START Information given

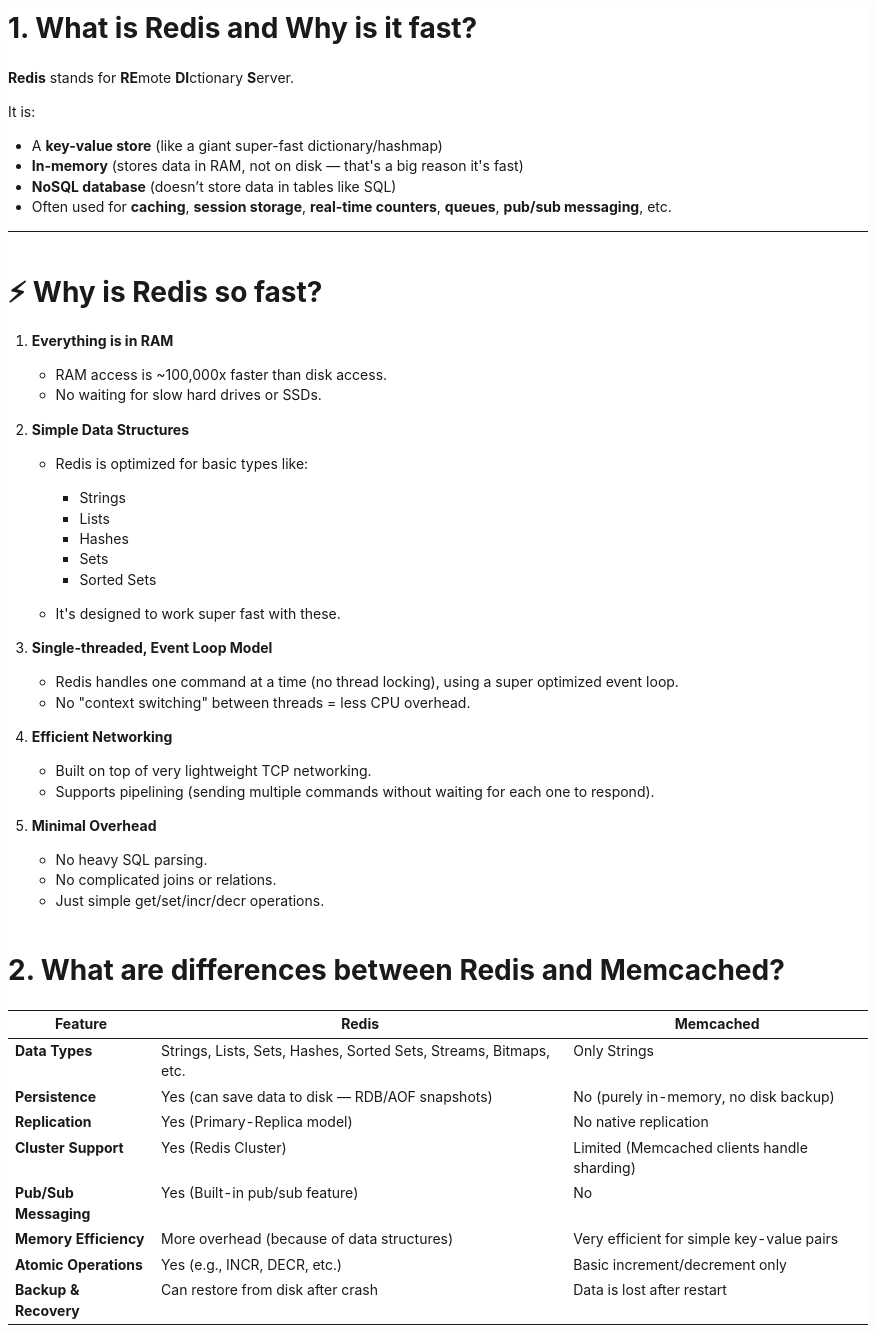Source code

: # 1. What is Redis and Why is it fast?

**Redis** stands for **RE**mote **DI**ctionary **S**erver.

It is:

- A **key-value store** (like a giant super-fast dictionary/hashmap)
- **In-memory** (stores data in RAM, not on disk — that's a big reason it's fast)
- **NoSQL database** (doesn’t store data in tables like SQL)
- Often used for **caching**, **session storage**, **real-time counters**, **queues**, **pub/sub messaging**, etc.

---

# ⚡ Why is Redis so fast?

1. **Everything is in RAM**
    
    - RAM access is ~100,000x faster than disk access.
    - No waiting for slow hard drives or SSDs.
        
2. **Simple Data Structures**
    
    - Redis is optimized for basic types like:
        
        - Strings
        - Lists
        - Hashes
        - Sets
        - Sorted Sets
        
    - It's designed to work super fast with these.
        
3. **Single-threaded, Event Loop Model**
    
    - Redis handles one command at a time (no thread locking), using a super optimized event loop.
    - No "context switching" between threads = less CPU overhead.

4. **Efficient Networking**
    
    - Built on top of very lightweight TCP networking.
    - Supports pipelining (sending multiple commands without waiting for each one to respond).
        
5. **Minimal Overhead**
    
    - No heavy SQL parsing.
    - No complicated joins or relations.
    - Just simple get/set/incr/decr operations.

# 2. What are differences between Redis and Memcached?

|Feature|**Redis**|**Memcached**|
|---|---|---|
|**Data Types**|Strings, Lists, Sets, Hashes, Sorted Sets, Streams, Bitmaps, etc.|Only Strings|
|**Persistence**|Yes (can save data to disk — RDB/AOF snapshots)|No (purely in-memory, no disk backup)|
|**Replication**|Yes (Primary-Replica model)|No native replication|
|**Cluster Support**|Yes (Redis Cluster)|Limited (Memcached clients handle sharding)|
|**Pub/Sub Messaging**|Yes (Built-in pub/sub feature)|No|
|**Memory Efficiency**|More overhead (because of data structures)|Very efficient for simple key-value pairs|
|**Atomic Operations**|Yes (e.g., INCR, DECR, etc.)|Basic increment/decrement only|
|**Backup & Recovery**|Can restore from disk after crash|Data is lost after restart|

END Information given

Copy every line in the entries above that contains the string "time". Case counts.

Solution to this problem.
- Often used for **caching**, **session storage**, **real-time counters**, **queues**, **pub/sub messaging**, etc.
    - Redis handles one command at a time (no thread locking), using a super optimized event loop.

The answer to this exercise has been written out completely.